Any images in the records should be skipped; transcribe the rest exactly.
*** Block opens ***
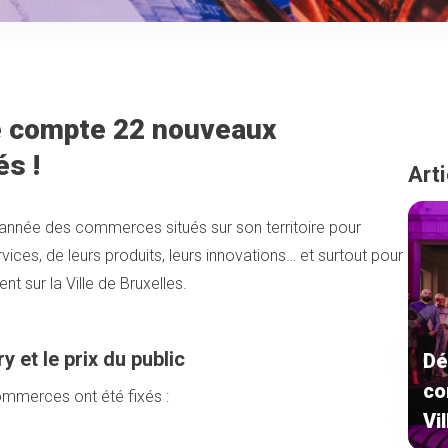
le compte 22 nouveaux
s !
Arti
e année des commerces situés sur son territoire pour
rvices, de leurs produits, leurs innovations… et surtout pour
nt sur la Ville de Bruxelles.
ry et le prix du public
Dé
co
ommerces ont été fixés :
Vi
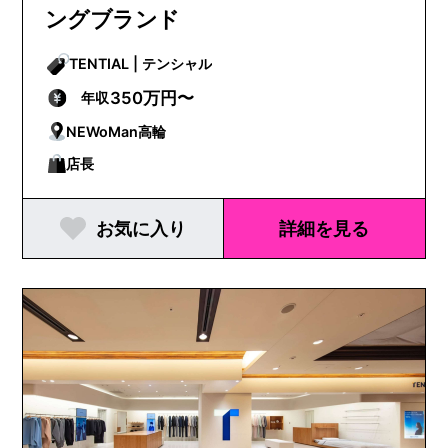
ングブランド
TENTIAL | テンシャル
350万円〜
年収
NEWoMan高輪
店長
お気に入り
詳細を見る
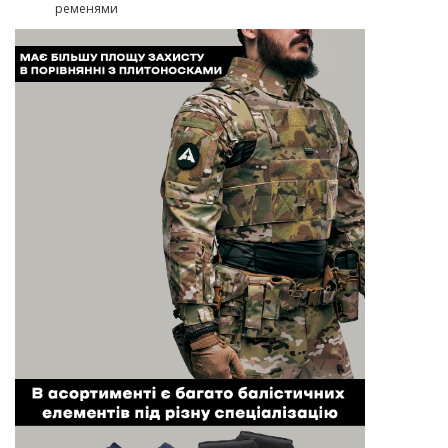
ременями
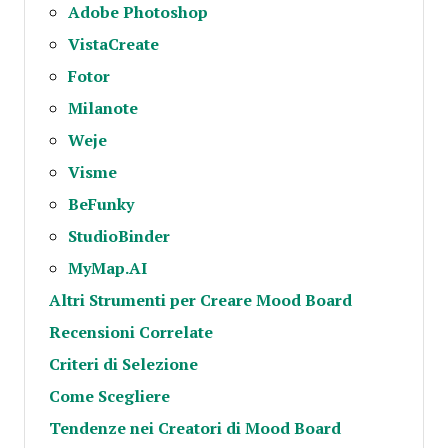
Adobe Photoshop
VistaCreate
Fotor
Milanote
Weje
Visme
BeFunky
StudioBinder
MyMap.AI
Altri Strumenti per Creare Mood Board
Recensioni Correlate
Criteri di Selezione
Come Scegliere
Tendenze nei Creatori di Mood Board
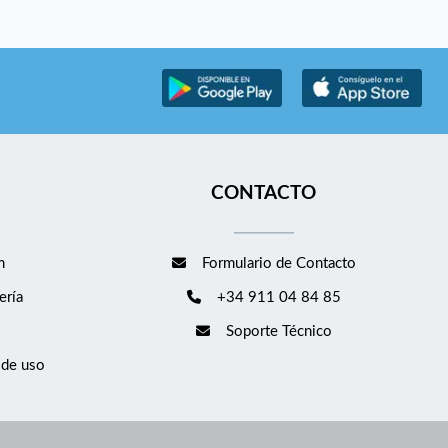
CONTACTO
m
Formulario de Contacto
ería
+34 911 04 84 85
Soporte Técnico
 de uso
*** Block closes ***
--- Answer box ---
le compte 22 nouveaux
s !
Arti
e année des commerces situés sur son territoire pour
rvices, de leurs produits, leurs innovations… et surtout pour
nt sur la Ville de Bruxelles.
ry et le prix du public
Dé
co
ommerces ont été fixés :
Vi
ングブランド
TENTIAL | テンシャル
350万円〜
年収
NEWoMan高輪
店長
お気に入り
詳細を見る
ременями
Adobe Photoshop
VistaCreate
Fotor
Milanote
Weje
Visme
BeFunky
StudioBinder
MyMap.AI
Altri Strumenti per Creare Mood Board
Recensioni Correlate
Criteri di Selezione
Come Scegliere
Tendenze nei Creatori di Mood Board
CONTACTO
m
Formulario de Contacto
ería
+34 911 04 84 85
Soporte Técnico
 de uso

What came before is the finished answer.